También las cautivas de Ezeiza vivieron su solidaridad. 18 de ellas escribieron el libro “Intensidades de mujer” y uno de los primeros espacios donde se presentaron los textos allí reunidos, fue precisamente el generado por Zainuco y otros compañeros. Su rostro, su mirada clara, se transformaban al enterarse, caso por caso, sobre las nueve chicas asesinadas en esa U3, entre 2009 y 2012. La palabra de la mujer no varió en silencios, llegó puntual cada vez atravesando más de mil kilómetros desde el Neuquén a Ezeiza, y fue escuchada por las compañeras de las jóvenes ultimadas.
La mujer, claro, tenía amigos y enemigos: entre los primeros, las Madres de Plaza de Mayo-Neuquén y Alto Valle, Inés Ragni y Lolín Rigoni, los mapuche, los obreros de Zanón, el obispo del pueblo Jaime de Nevares, el escritor Osvaldo Bayer, las militantes de género, el gremio ceramista, la Universidad Trashumante, los presos, las cautivas, los perseguidos y los familiares cuyos hijos fueron matados por hombres del estado. ¿Los enemigos? saltan a la vista y repugnan a todos los sentidos.
Ella creyó con Walsh que el pobrerío de hoy fue programado por la tiranía que en los 70 inició el neoliberalismo. Es decir, la desaparición forzada de 30 mil revolucionarios fue necesaria para emplazar el despojo y construir este modo disvalioso de ver y filosofar de la clase política. Así, la cuenta suiza se une al patriótico lujo de funcionarios y las utilidades de Monsanto, La Barrik o Chevron “son tácticas que nos demanda la hora, en el camino de construir la Patria Grande”. La mujer permaneció firme como el roble y sembró con otros valores como solidaridad, vida, lucha y no se vendió ni alquiló o dejó que la cooptaran para sostén del modelo de exclusión y repulsión. Puso el cuerpo mil veces en las calles y otras tantas denunció las inequidades por el megáfono o a puro gritos de pulmón.

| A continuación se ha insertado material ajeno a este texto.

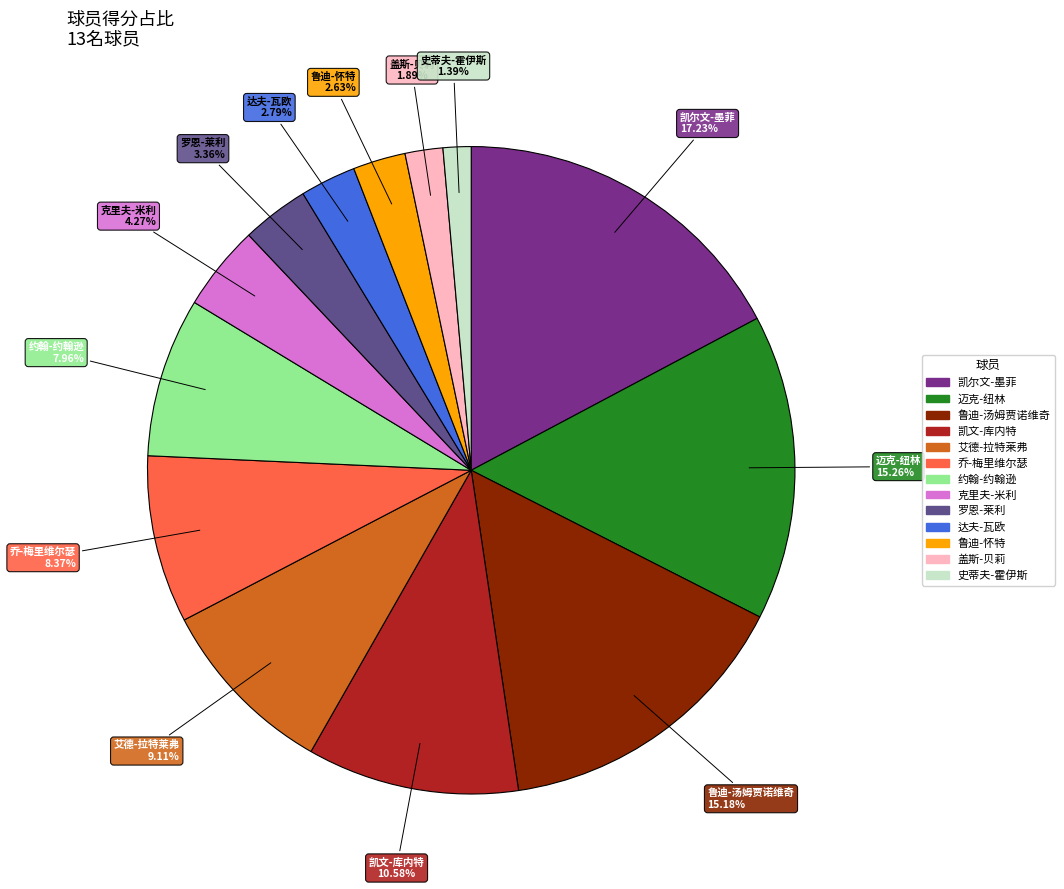

Which slice is the largest?

凯尔文-墨菲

Hacé más de tres décadas, ella resistió cuando estuvo desaparecida en un centro clandestino de detención de la dictadura cívico militar. “Creo que fue en la Mansión Seré, nunca estuve segura”, reveló. Y continuó la batalla que no abandonaría jamás. “Y si no, ¿para qué sobreviví?”, se interrogaba agitando el pulgar unido a los otros dedos, “ubicando” al interlocutor.

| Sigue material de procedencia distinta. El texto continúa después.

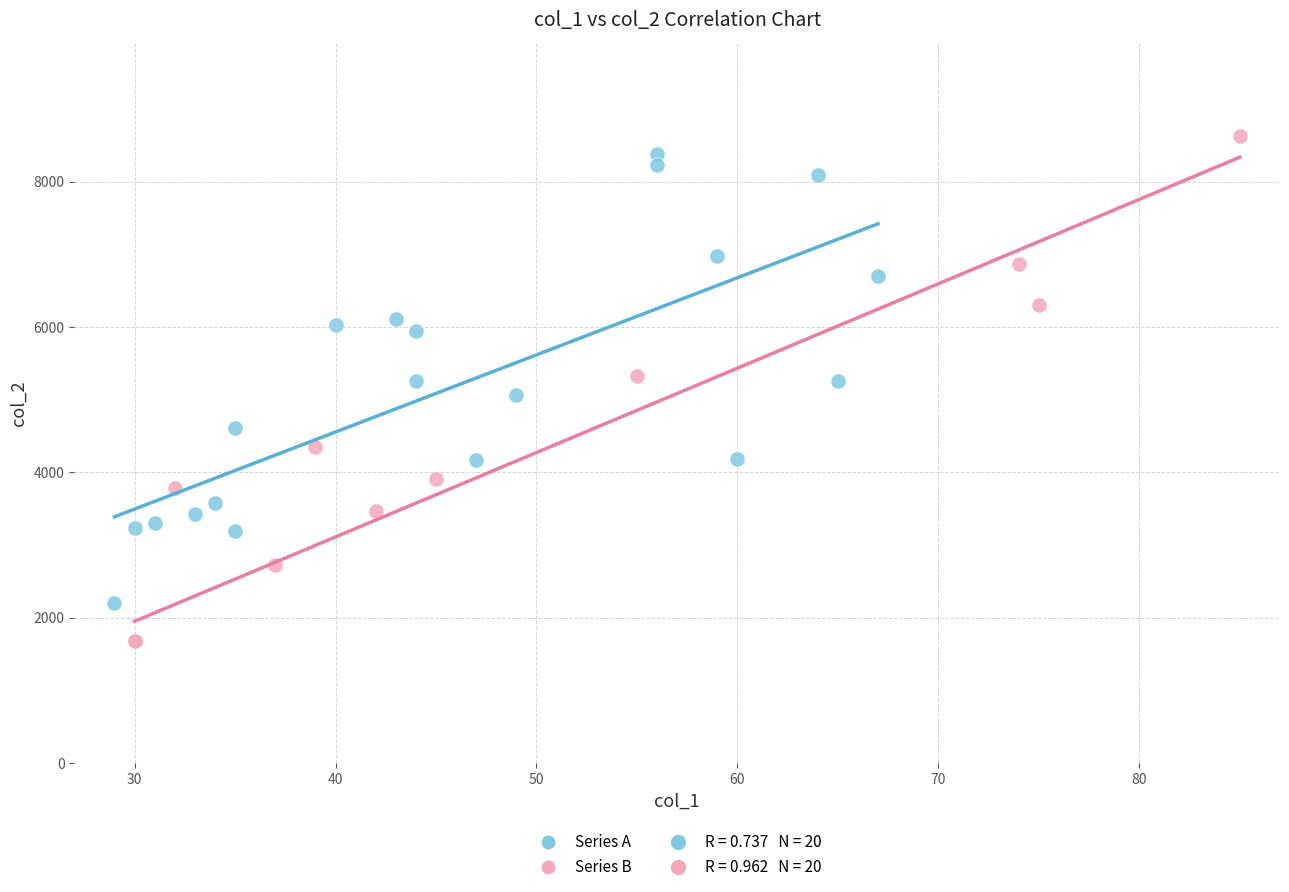

Which series reaches the minimum Y coordinate?

Series B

¿Por qué esta mujer pudo sentir, con esa pasión, las rejas y las balas contra los más vulnerables, cómo una de las más grandes herejías humanas?¿Por qué luchó con ese tesón contra derrotas, muertes y amarguras sin cansancio? ¿Habrá dicho con Marx “nada de lo humano me es ajeno”? ¿Habrá sentido con Guevara “cualquier injusticia cometida contra cualquiera, en cualquier parte del mundo? ¿Habrá hecho suyo el precepto de Cristo “ama a tu prójimo como a ti mismo”?¿Habrá reflexionado con Ghandi que “un esfuerzo total es una victoria completa”? ¿Tal vez todo eso junto?
Lo cierto, es que su partida nos infringió un abismo de desolación cuyo fondo aún no se divisa. Solo es más grande que este precipicio brutal en el corazón, el amor que nos envuelve cuando te sentimos tan cerca, tan nuestra, Gladys Rodríguez.